The Centre’s decision to infuse ₹6,000 crore of equity in the National Infrastructure Investment Fund (NIIF) will give a fillip to the struggling infrastructure sector, especially projects which has lower returns.

NIIF is like India’s version of a sovereign wealth fund, which benefits from its association with the Government, yet is independent in its investment decisions being majority owned by institutional investors. This fund infusion is a follow-on of this year’s Budget announcement and could help NIIF raise ₹1.1 lakh crore by 2025 for financing infrastructure projects (as a part of the National Infrastructure Pipeline).

This has potential to raise debt of around ₹1.1 lakh crore in the next five years and will provide a fillip to this sector, according to Madan Sabnavis, Chief Economist, CARE Ratings. So far, the actual investments made by 3 NIIF funds is close to ₹20,000 crore.

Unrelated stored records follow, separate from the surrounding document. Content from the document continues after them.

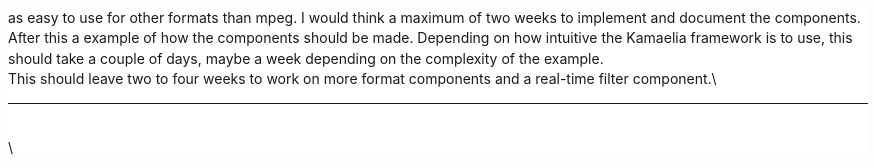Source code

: as easy to use for other formats than mpeg. I would think a maximum of
two weeks to implement and document the components.\
After this a example of how the components should be made. Depending on
how intuitive the Kamaelia framework is to use, this should take a
couple of days, maybe a week depending on the complexity of the
example.\
This should leave two to four weeks to work on more format components
and a real-time filter component.\

------------------------------------------------------------------------

\
\
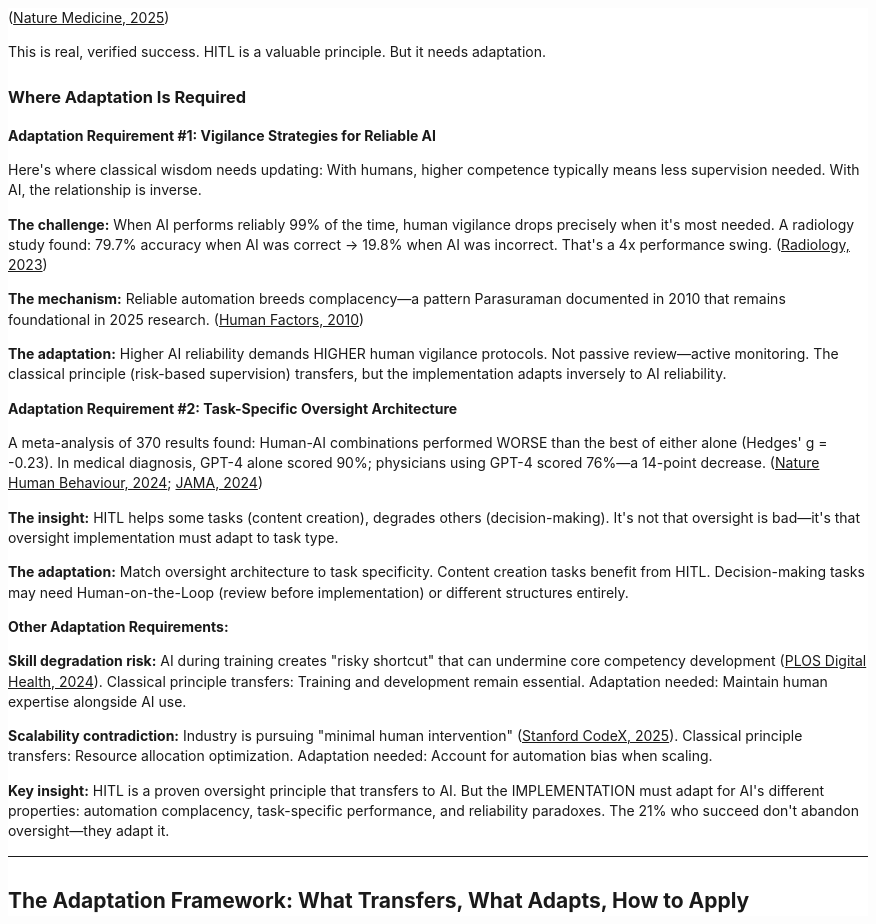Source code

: ([Nature Medicine, 2025](https://www.nature.com/articles/s41591-024-03408-6))

This is real, verified success. HITL is a valuable principle. But it needs adaptation.

### Where Adaptation Is Required

**Adaptation Requirement #1: Vigilance Strategies for Reliable AI**

Here's where classical wisdom needs updating: With humans, higher competence typically means less supervision needed. With AI, the relationship is inverse.

**The challenge:** When AI performs reliably 99% of the time, human vigilance drops precisely when it's most needed. A radiology study found: 79.7% accuracy when AI was correct → 19.8% when AI was incorrect. That's a 4x performance swing. ([Radiology, 2023](https://pubs.rsna.org/doi/10.1148/radiol.222176))

**The mechanism:** Reliable automation breeds complacency—a pattern Parasuraman documented in 2010 that remains foundational in 2025 research. ([Human Factors, 2010](https://journals.sagepub.com/doi/10.1177/0018720810376055))

**The adaptation:** Higher AI reliability demands HIGHER human vigilance protocols. Not passive review—active monitoring. The classical principle (risk-based supervision) transfers, but the implementation adapts inversely to AI reliability.

**Adaptation Requirement #2: Task-Specific Oversight Architecture**

A meta-analysis of 370 results found: Human-AI combinations performed WORSE than the best of either alone (Hedges' g = -0.23). In medical diagnosis, GPT-4 alone scored 90%; physicians using GPT-4 scored 76%—a 14-point decrease. ([Nature Human Behaviour, 2024](https://www.nature.com/articles/s41562-024-02024-1); [JAMA, 2024](https://jamanetwork.com/journals/jamanetworkopen/fullarticle/2825395))

**The insight:** HITL helps some tasks (content creation), degrades others (decision-making). It's not that oversight is bad—it's that oversight implementation must adapt to task type.

**The adaptation:** Match oversight architecture to task specificity. Content creation tasks benefit from HITL. Decision-making tasks may need Human-on-the-Loop (review before implementation) or different structures entirely.

**Other Adaptation Requirements:**

**Skill degradation risk:** AI during training creates "risky shortcut" that can undermine core competency development ([PLOS Digital Health, 2024](https://journals.plos.org/digitalhealth/article?id=10.1371/journal.pdig.0000959)). Classical principle transfers: Training and development remain essential. Adaptation needed: Maintain human expertise alongside AI use.

**Scalability contradiction:** Industry is pursuing "minimal human intervention" ([Stanford CodeX, 2025](https://law.stanford.edu/2025/03/26/from-fine-print-to-machine-code-how-ai-agents-are-rewriting-the-rules-of-engagement-part-3-of-3/)). Classical principle transfers: Resource allocation optimization. Adaptation needed: Account for automation bias when scaling.

**Key insight:** HITL is a proven oversight principle that transfers to AI. But the IMPLEMENTATION must adapt for AI's different properties: automation complacency, task-specific performance, and reliability paradoxes. The 21% who succeed don't abandon oversight—they adapt it.

---

## The Adaptation Framework: What Transfers, What Adapts, How to Apply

NIIF Strategic Opportunities Fund has set up a Debt Platform comprising an NBFC Infra Debt Fund and an NBFC Infra Finance Company and the Platform has a loan book of ₹8,000 crore and a deal pipeline of ₹10,000 crore.

Increasing stress

The sector was dogged by increasing stress which was accentuated after Covid-19. This resulted in entities hesitant to fund projects, unless they saw stable returns. “NIIF may be able to fund projects which has lesser returns,” said Jagannarayan Padmanabhan, Director, Transport & Logistics, CRISIL Infrastructure Advisory. “This will help India draw more investments into the country,” said Niranjan Hiranandani, President, Assocham.

Sovereign funds such as GIC, Abu Dhabhi Investment Authority, amongst others, are some of most trusted and sought after investors in the world. “The current endeavour to create the core investment of ₹6,000 crore is a correct step in this direction and should allow the NIIF to achieve the critical mass required to invest quite quickly. It will also boost the infrastructure sector in the long run,” said Waseem Pangarkar - Senior Partner, MZM Legal. Recently, NIIF, through its NIIF Master Fund, acquired two road assets from Essel Group, thereby marking entry into the roads and highways sector.

Also, the National Infrastructure Pipeline envisages the States’ budgetary outlay on capital investments to be around 1.7 per cent of GDP and States are expected to fund 24-26 per cent of the total expenditure under the NIP. However, with Covid-19 severely impacting revenues of State governments, and additional expenditure towards healthcare and public welfare, the capital outlay on infrastructure by the States could decline by 10-40 per cent in FY21, though some States may witness a steeper decline depending on the extent of additional borrowings, which is availed, said ICRA.